• **Activity**: Everything from the line containing "<source format=gbl>" through the line containing "X72291Y-140504D02*" in the listing below should be copied exactly, and nothing more.

____

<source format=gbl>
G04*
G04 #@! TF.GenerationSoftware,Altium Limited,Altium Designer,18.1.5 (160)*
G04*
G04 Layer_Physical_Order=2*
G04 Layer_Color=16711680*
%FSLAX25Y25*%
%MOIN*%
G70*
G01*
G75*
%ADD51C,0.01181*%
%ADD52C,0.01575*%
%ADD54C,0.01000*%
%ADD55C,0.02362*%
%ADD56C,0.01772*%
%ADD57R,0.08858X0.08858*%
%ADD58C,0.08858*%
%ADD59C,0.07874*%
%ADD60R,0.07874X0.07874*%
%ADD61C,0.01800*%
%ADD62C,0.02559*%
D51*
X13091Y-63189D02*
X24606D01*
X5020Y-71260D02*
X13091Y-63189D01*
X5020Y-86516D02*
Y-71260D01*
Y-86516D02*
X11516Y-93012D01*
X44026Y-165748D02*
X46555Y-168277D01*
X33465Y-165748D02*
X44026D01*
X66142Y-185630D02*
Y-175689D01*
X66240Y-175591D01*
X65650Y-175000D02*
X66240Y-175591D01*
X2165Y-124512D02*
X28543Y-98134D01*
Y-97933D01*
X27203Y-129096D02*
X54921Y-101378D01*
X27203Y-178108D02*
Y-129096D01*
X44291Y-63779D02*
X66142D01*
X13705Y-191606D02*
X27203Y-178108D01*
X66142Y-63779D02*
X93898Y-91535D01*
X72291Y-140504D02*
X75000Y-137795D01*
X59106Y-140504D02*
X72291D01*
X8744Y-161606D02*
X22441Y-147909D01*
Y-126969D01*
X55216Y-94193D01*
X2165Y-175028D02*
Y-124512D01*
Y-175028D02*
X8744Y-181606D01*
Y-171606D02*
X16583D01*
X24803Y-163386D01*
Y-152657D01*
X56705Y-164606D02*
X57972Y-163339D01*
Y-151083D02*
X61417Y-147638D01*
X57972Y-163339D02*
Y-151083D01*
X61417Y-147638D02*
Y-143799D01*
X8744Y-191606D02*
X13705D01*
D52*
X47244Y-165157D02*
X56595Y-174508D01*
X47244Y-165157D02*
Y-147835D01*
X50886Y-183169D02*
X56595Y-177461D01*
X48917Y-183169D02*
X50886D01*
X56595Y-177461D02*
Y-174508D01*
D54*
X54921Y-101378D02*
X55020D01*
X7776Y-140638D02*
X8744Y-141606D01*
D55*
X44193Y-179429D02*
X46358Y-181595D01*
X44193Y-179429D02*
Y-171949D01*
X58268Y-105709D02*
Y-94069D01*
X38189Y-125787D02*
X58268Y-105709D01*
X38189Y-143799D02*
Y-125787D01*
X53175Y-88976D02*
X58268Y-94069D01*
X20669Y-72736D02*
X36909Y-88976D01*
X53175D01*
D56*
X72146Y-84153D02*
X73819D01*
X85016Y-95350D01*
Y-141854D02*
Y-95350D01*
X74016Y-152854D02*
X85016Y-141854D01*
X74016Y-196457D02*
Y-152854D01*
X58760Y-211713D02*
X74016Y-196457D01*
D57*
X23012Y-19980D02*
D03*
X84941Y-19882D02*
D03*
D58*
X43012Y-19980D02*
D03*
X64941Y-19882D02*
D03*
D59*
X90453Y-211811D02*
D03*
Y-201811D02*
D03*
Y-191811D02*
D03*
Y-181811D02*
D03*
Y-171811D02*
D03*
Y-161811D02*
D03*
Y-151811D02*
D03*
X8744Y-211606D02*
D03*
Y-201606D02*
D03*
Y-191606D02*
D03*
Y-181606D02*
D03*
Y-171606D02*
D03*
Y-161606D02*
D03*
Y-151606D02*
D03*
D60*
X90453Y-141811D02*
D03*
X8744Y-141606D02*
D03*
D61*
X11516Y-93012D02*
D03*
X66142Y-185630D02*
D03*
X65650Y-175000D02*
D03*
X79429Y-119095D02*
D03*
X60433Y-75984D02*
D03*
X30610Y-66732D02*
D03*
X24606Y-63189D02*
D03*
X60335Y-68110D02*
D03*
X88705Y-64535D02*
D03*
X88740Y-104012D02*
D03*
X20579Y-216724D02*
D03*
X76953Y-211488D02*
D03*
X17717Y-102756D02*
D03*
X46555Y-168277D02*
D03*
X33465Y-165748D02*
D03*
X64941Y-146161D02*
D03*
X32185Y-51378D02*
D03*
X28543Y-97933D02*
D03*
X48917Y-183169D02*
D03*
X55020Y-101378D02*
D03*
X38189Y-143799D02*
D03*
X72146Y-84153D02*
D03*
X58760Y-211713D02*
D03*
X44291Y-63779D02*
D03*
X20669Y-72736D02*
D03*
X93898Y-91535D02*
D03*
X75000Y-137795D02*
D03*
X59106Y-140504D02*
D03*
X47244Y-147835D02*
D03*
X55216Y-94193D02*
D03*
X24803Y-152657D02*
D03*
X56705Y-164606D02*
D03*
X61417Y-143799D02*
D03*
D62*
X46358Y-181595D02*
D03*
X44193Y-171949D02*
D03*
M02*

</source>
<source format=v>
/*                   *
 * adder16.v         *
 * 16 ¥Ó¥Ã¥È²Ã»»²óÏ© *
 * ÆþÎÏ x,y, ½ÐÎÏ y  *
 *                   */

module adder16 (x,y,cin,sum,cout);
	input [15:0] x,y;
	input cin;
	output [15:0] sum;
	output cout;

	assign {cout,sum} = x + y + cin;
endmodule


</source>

____

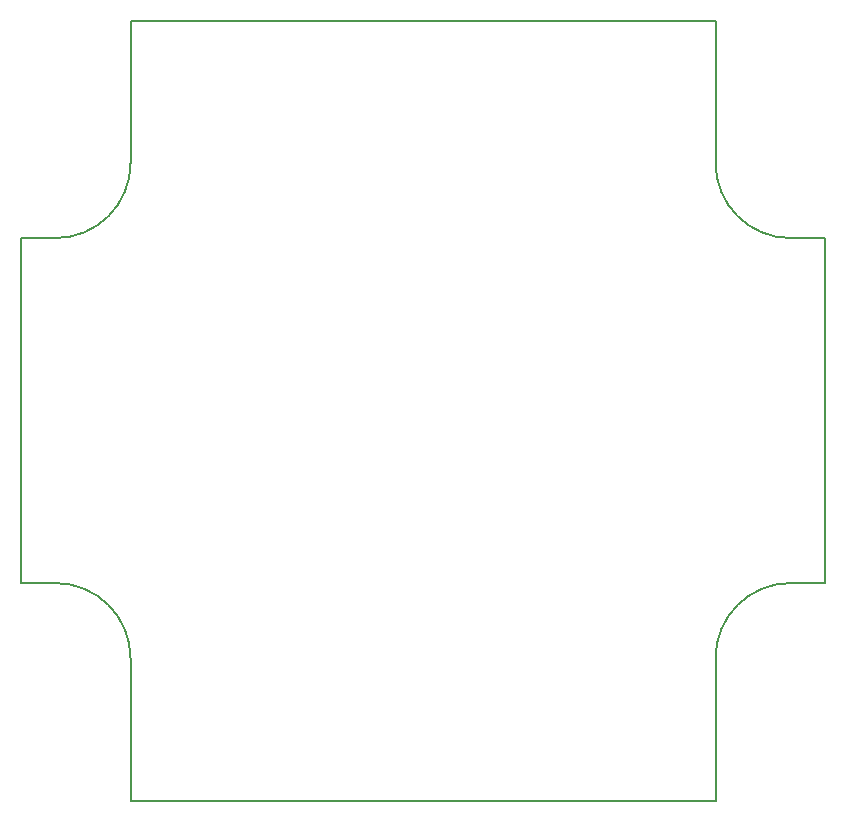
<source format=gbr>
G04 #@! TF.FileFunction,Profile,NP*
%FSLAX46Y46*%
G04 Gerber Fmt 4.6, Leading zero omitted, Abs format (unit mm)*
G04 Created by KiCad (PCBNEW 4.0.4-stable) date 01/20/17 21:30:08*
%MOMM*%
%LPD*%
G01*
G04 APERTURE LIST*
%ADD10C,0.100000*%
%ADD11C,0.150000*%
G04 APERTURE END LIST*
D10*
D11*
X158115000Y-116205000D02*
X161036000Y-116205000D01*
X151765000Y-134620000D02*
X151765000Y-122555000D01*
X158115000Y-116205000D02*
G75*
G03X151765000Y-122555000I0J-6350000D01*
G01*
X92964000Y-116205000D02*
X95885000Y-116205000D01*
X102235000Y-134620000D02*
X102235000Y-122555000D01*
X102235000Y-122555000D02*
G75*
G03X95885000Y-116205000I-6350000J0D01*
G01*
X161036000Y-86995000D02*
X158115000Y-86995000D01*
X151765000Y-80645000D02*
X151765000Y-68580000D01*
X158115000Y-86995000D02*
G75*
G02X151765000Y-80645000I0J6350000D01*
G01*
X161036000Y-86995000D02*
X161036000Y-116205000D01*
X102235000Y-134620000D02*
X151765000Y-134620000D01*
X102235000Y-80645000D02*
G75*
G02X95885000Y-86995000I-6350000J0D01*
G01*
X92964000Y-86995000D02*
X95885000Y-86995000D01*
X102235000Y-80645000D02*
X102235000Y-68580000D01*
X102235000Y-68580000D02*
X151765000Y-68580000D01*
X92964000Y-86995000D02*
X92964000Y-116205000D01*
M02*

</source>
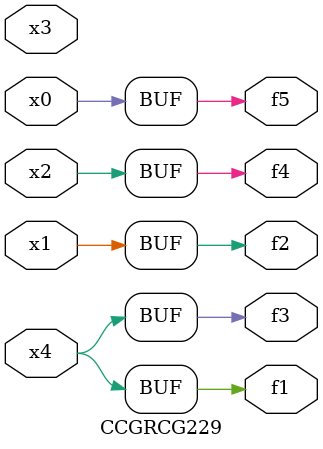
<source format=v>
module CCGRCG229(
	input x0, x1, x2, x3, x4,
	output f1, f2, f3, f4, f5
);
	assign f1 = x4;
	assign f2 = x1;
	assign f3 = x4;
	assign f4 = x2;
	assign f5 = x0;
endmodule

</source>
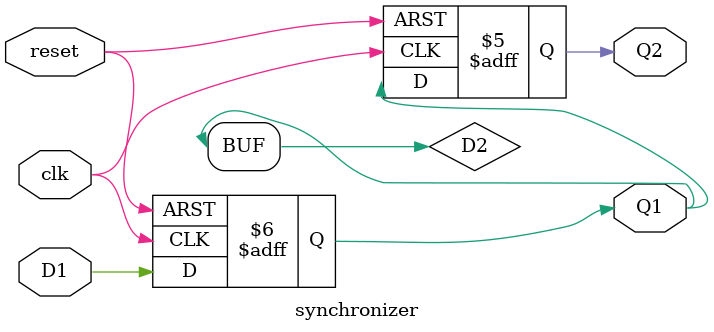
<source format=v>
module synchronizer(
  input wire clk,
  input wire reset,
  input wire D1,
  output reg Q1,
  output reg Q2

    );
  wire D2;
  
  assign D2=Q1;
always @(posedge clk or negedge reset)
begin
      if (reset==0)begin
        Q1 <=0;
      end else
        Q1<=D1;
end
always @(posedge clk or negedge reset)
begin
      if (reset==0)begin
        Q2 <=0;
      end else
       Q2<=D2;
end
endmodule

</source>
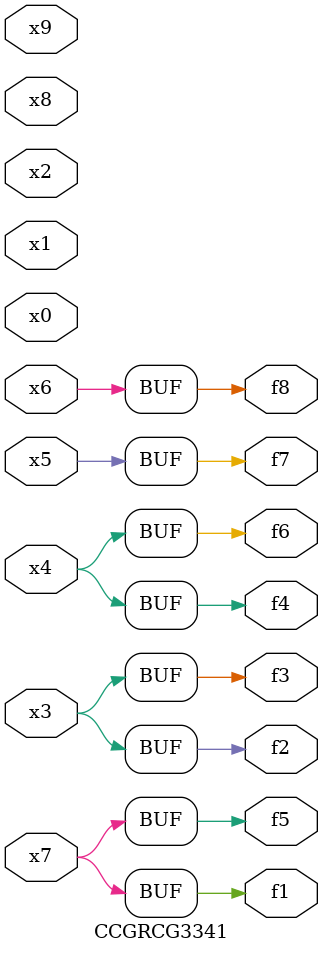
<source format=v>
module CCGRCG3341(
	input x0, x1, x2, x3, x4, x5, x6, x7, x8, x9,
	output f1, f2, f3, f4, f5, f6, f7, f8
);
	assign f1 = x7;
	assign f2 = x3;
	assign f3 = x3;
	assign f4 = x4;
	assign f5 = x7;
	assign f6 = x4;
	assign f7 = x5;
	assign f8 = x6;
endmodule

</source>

____

• **Your solution**:
<source format=gbl>
G04*
G04 #@! TF.GenerationSoftware,Altium Limited,Altium Designer,18.1.5 (160)*
G04*
G04 Layer_Physical_Order=2*
G04 Layer_Color=16711680*
%FSLAX25Y25*%
%MOIN*%
G70*
G01*
G75*
%ADD51C,0.01181*%
%ADD52C,0.01575*%
%ADD54C,0.01000*%
%ADD55C,0.02362*%
%ADD56C,0.01772*%
%ADD57R,0.08858X0.08858*%
%ADD58C,0.08858*%
%ADD59C,0.07874*%
%ADD60R,0.07874X0.07874*%
%ADD61C,0.01800*%
%ADD62C,0.02559*%
D51*
X13091Y-63189D02*
X24606D01*
X5020Y-71260D02*
X13091Y-63189D01*
X5020Y-86516D02*
Y-71260D01*
Y-86516D02*
X11516Y-93012D01*
X44026Y-165748D02*
X46555Y-168277D01*
X33465Y-165748D02*
X44026D01*
X66142Y-185630D02*
Y-175689D01*
X66240Y-175591D01*
X65650Y-175000D02*
X66240Y-175591D01*
X2165Y-124512D02*
X28543Y-98134D01*
Y-97933D01*
X27203Y-129096D02*
X54921Y-101378D01*
X27203Y-178108D02*
Y-129096D01*
X44291Y-63779D02*
X66142D01*
X13705Y-191606D02*
X27203Y-178108D01*
X66142Y-63779D02*
X93898Y-91535D01*
X72291Y-140504D02*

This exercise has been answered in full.